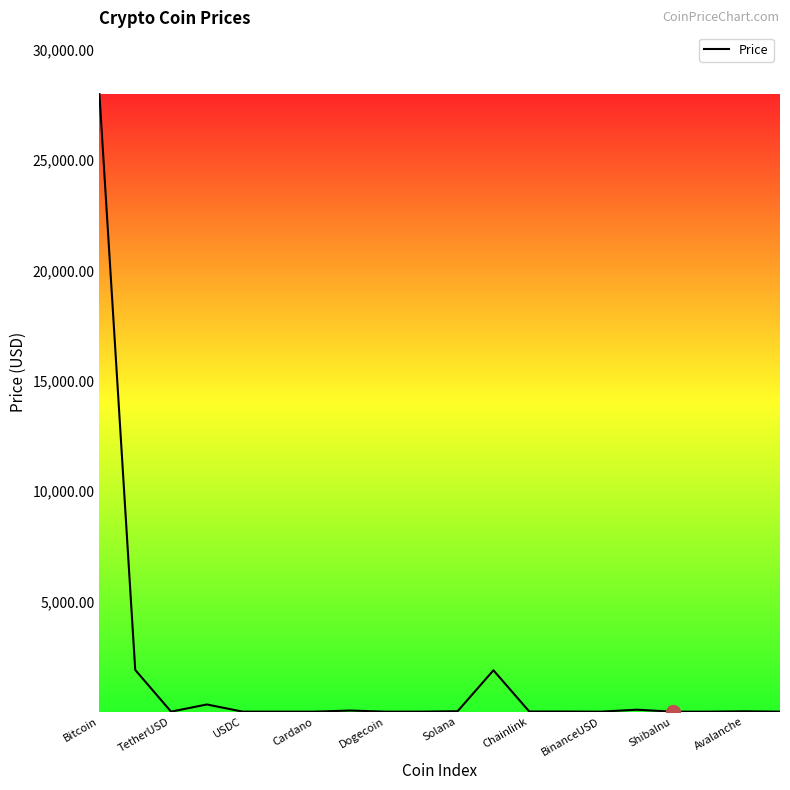

What is the maximum value shown in the chart?

27985.9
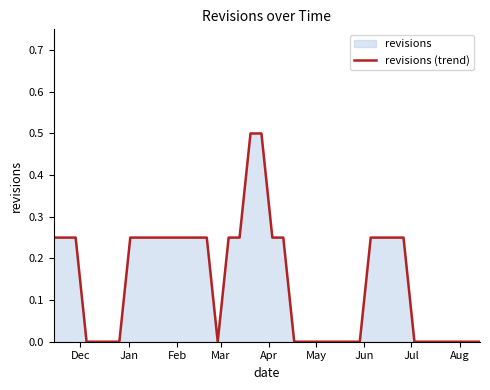

Reading left to right, extract all data points from this chart.

0.2	0.2	0.2	0.0	0.0	0.0	0.0	0.2	0.2	0.2	0.2	0.2	0.2	0.2	0.2	0.0	0.2	0.2	0.5	0.5	0.2	0.2	0.0	0.0	0.0	0.0	0.0	0.0	0.0	0.2	0.2	0.2	0.2	0.0	0.0	0.0	0.0	0.0	0.0	0.0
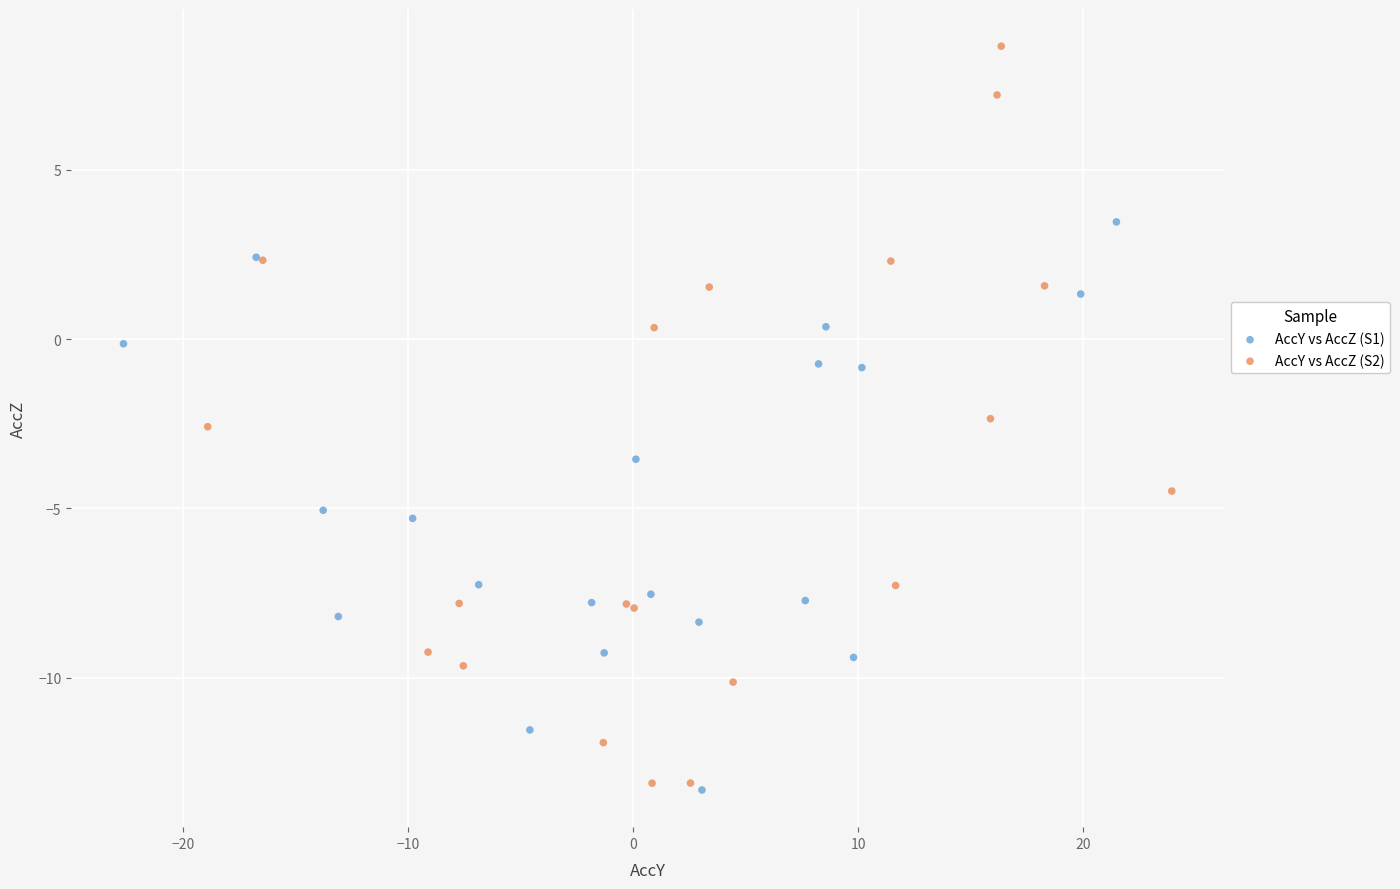

Which series has the largest Y range (max minus min)?

AccY vs AccZ (S2)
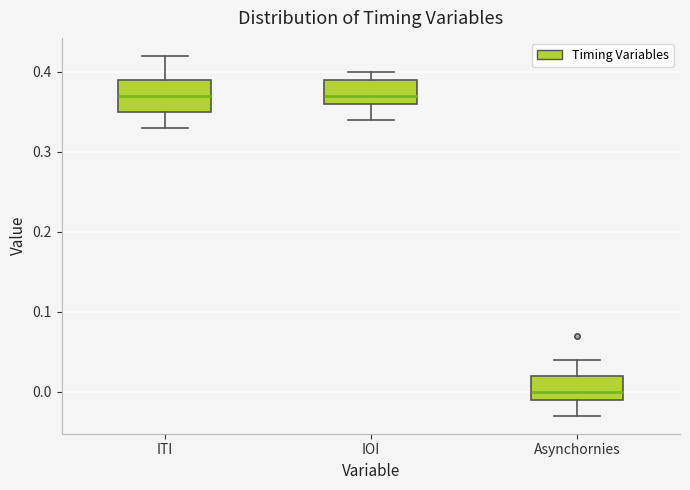

Which box has the lowest median line?

Asynchornies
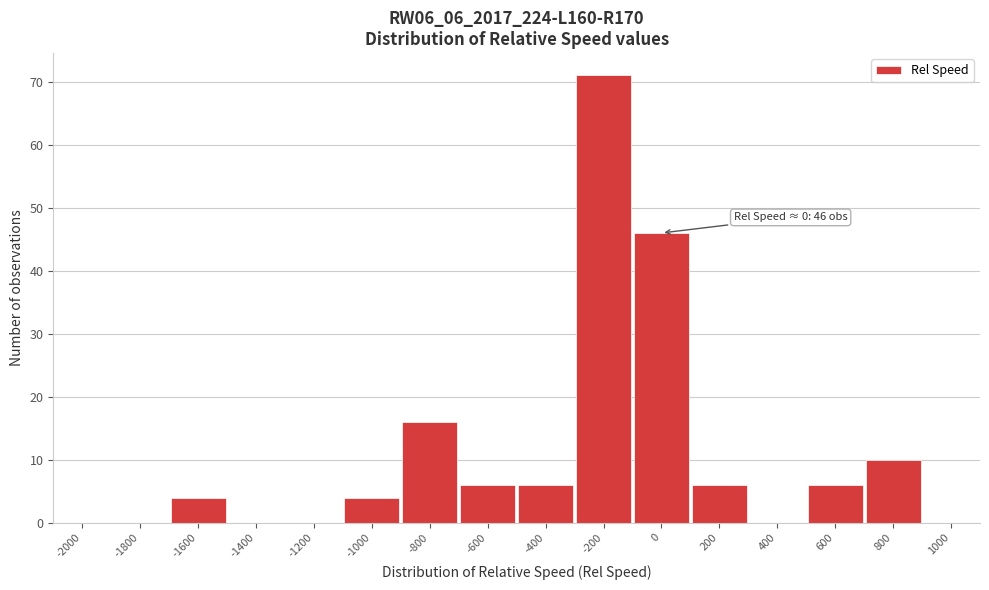

Reading right to left, list all the values displayed in this chart.

1000=0	800=10	600=6	400=0	200=6	0=46	-200=71	-400=6	-600=6	-800=16	-1000=4	-1200=0	-1400=0	-1600=4	-1800=0	-2000=0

Request:
Copy out the data above word for word and character for character, keeping every line in its original order. Leave the pictures out of your copy.

Solution:
What is the maximum value shown in the chart?

27985.9

Reading left to right, extract all data points from this chart.

0.2	0.2	0.2	0.0	0.0	0.0	0.0	0.2	0.2	0.2	0.2	0.2	0.2	0.2	0.2	0.0	0.2	0.2	0.5	0.5	0.2	0.2	0.0	0.0	0.0	0.0	0.0	0.0	0.0	0.2	0.2	0.2	0.2	0.0	0.0	0.0	0.0	0.0	0.0	0.0

Which series has the largest Y range (max minus min)?

AccY vs AccZ (S2)

Which box has the lowest median line?

Asynchornies

Reading right to left, list all the values displayed in this chart.

1000=0	800=10	600=6	400=0	200=6	0=46	-200=71	-400=6	-600=6	-800=16	-1000=4	-1200=0	-1400=0	-1600=4	-1800=0	-2000=0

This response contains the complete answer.